Supplied passage:
§

James Joyce looking like you’d expect, based off his writings.
A (moderately) short biography:
James Joyce (full name James Augustine Aloysius Joyce) was born on the 2nd of February 1882 to John Stanislaus Joyce and Mary Jane Murray in a small suburb of Dublin, Ireland.
At the age of 17, Joyce enrolled in a local university, where he studied English and Italian. At 21, he traveled to Paris to study medicine, but soon dropped out and spent months of his time, and his family’s money, reading and writing.
Joyce returned home shortly after, summoned by a telegraph sent by his father about his mothers imminent death. He spend his time back home drinking heavily, writing book reviews to survive. He attempted twice to publish an essay/novel on the nature of Aestheticism, the second attempt the essay was reworked into a semi-autobiographical piece that would later become A Portrait of the Artist as a Young Man.
In 1904, he met is would-be wife, Nora Barnacle, with whom he moved to Zurich, Switzerland for a teaching position, which turned out to be a con. He went around to several more schools before settling in a city in Croatia where Nora gave birth to their first son, George, and Joyce managed to convince his brother to join him as a teacher. In 1906 he moved to Rome, and then returned a year later. He spend the next decade or so teaching in Croatia, and traveling to and from Dublin to iron out problems with his publisher. His wife later gave birth to his daughter, Lucia, around this time period.
In 1915, at the outbreak of World War I, Joyce moved back to Switzerland, and met a man who would become a good friend of his, Frank Budgen. Frank would later introduce him to Harriet Shaw Weaver, who would later “sponsor” him, so to speak. His time in Switzerland was perhaps his most productive, writing Exiles, A Portrait of the Artist as a Young Man, and Ulysses.
He moved to Paris in 1920, and remained for twenty more years, finishing Ulysses with help from Harriet. It was around this time he began to gain more and more fame, just as his eyesight became worse and worse. He frequently traveled to Switzerland to undergo treatment for his ailing vision, and for his daughter, who was diagnosed with Schizophrenia. His daughter was treated by Carl Jung, who upon reading Ulysses concluded that Joyce was also suffering from Schizophrenia.
In 1941 he died in Zurich after fleeing Paris from the Nazis.

§

Work task 1:
List every member of James Joyce's family who is named in the Joyce biography.
Work task 2:
From the Joyce biography, extract the passage starting at "James Joyce looking" and ending at "of Dublin, Ireland.".
Work task 3:
According to the Joyce biography, why did Joyce return home after going to Paris to study medicine?

(Records from a data collection)
§

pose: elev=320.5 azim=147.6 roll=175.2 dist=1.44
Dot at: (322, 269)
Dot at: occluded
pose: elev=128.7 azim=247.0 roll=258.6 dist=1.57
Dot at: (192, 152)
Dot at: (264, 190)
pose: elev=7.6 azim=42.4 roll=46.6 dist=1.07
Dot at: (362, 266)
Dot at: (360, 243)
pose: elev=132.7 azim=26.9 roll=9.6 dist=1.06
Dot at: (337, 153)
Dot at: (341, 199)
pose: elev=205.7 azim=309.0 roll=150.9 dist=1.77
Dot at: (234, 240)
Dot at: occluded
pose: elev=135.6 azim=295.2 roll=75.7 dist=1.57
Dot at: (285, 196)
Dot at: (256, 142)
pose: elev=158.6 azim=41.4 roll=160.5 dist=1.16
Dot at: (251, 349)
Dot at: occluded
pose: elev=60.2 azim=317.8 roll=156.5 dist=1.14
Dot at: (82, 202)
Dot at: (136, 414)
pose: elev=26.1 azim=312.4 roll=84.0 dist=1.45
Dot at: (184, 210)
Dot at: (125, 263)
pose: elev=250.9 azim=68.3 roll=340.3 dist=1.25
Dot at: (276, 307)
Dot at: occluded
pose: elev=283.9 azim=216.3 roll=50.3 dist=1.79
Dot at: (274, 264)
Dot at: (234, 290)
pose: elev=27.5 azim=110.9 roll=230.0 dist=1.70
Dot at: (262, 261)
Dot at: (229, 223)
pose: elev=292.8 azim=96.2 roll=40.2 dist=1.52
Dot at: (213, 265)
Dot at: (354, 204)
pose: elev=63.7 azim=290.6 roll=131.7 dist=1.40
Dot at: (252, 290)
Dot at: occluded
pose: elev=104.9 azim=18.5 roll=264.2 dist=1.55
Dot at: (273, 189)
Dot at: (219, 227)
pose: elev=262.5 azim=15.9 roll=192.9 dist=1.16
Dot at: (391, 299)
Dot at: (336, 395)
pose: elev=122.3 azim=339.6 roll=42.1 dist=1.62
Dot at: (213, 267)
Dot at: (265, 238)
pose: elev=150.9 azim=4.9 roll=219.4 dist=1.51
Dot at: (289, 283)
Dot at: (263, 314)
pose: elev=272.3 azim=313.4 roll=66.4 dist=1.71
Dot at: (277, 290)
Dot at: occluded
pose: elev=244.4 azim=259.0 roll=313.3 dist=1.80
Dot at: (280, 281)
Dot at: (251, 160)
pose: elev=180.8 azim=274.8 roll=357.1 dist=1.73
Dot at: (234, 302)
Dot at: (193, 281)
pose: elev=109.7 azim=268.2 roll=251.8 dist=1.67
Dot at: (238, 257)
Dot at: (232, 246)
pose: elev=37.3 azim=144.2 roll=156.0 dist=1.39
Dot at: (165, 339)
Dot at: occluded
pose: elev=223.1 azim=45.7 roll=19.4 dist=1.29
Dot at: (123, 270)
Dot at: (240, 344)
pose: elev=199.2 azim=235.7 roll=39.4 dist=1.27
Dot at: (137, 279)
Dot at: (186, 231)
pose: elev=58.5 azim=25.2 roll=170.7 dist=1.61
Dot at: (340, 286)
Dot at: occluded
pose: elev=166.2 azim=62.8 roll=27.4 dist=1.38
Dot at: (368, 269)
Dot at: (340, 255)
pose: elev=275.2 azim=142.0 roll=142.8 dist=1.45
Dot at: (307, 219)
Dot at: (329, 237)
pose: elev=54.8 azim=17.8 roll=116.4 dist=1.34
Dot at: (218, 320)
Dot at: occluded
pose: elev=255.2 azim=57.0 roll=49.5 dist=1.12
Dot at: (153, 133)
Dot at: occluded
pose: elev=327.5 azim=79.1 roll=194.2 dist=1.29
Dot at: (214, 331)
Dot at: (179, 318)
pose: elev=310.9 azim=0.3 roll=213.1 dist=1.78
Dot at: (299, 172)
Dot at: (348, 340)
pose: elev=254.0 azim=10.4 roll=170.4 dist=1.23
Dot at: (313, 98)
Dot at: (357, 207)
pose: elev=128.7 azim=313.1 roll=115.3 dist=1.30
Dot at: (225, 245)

§

Task response 1:
John Stanislaus Joyce, Mary Jane Murray, Nora Barnacle, George, Lucia

Task response 2:
James Joyce looking like you’d expect, based off his writings.
A (moderately) short biography:
James Joyce (full name James Augustine Aloysius Joyce) was born on the 2nd of February 1882 to John Stanislaus Joyce and Mary Jane Murray in a small suburb of Dublin, Ireland.

Task response 3:
His father sent him a telegraph about his mother's imminent death, which summoned him home.